Treasury bills — also called T-bills — are short-term debt securities issued by the U.S. federal government. They are considered one of the safest investments in the world because they are backed by the full faith and credit of the United States government.
T-bills have become especially popular in recent years as a way to earn competitive returns on cash without taking on significant risk.
How T-Bills Work
T-bills are sold at a discount to their face value. You buy them for less than their face value and receive the full face value when they mature. The difference is your return.
Example: You buy a $10,000 T-bill for $9,750. When it matures 26 weeks later, you receive $10,000. Your return is $250.
T-Bill Maturities
- 4 weeks (approximately 1 month)
- 8 weeks (approximately 2 months)
- 13 weeks (approximately 3 months)
- 17 weeks (approximately 4 months)
- 26 weeks (approximately 6 months)
- 52 weeks (approximately 1 year)
How T-Bills Are Taxed
- Subject to federal income tax in the year the bill matures
- Exempt from state and local income taxes — a major advantage for investors in high-tax states like California or New York
How to Buy T-Bills
Option 1: TreasuryDirect.gov
The U.S. Treasury’s direct platform lets you buy T-bills with no fees. Minimum purchase is $100. Auctions happen weekly. The interface is dated, and selling before maturity is complicated — best if you plan to hold to maturity.

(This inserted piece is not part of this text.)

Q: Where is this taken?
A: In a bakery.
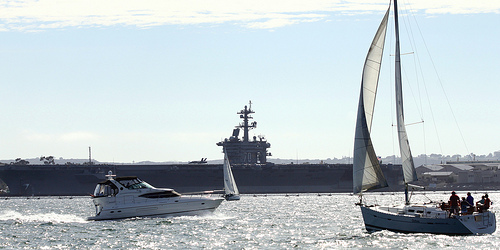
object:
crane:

Option 2: Through a Brokerage
Most major brokerages (Fidelity, Schwab, Vanguard, Interactive Brokers) offer T-bills in the secondary market. This gives you more flexibility to sell before maturity. Look in the “Fixed Income” or “Bonds” section of your brokerage.
T-Bills vs. High-Yield Savings Accounts vs. CDs
| T-Bills | High-Yield Savings Account | CD | |
|---|---|---|---|
| State tax exempt? | Yes | No | No |
| Federal insured? | Government-backed | FDIC up to $250K | FDIC up to $250K |
| Minimum | $100 | Usually $0 | Varies |
| Liquidity | Fixed term (can sell early via broker) | Instant | Fixed term, penalty to break |
Who Should Buy T-Bills?
- Investors in high-tax states who want the state tax exemption
- Anyone parking cash for a known future expense due within a year
- Conservative investors who want maximum safety
Bottom Line
T-bills are a simple, safe way to earn a return on cash you do not need right away. The state tax exemption and government backing make them a strong alternative to high-yield savings accounts, particularly for investors in high-income-tax states.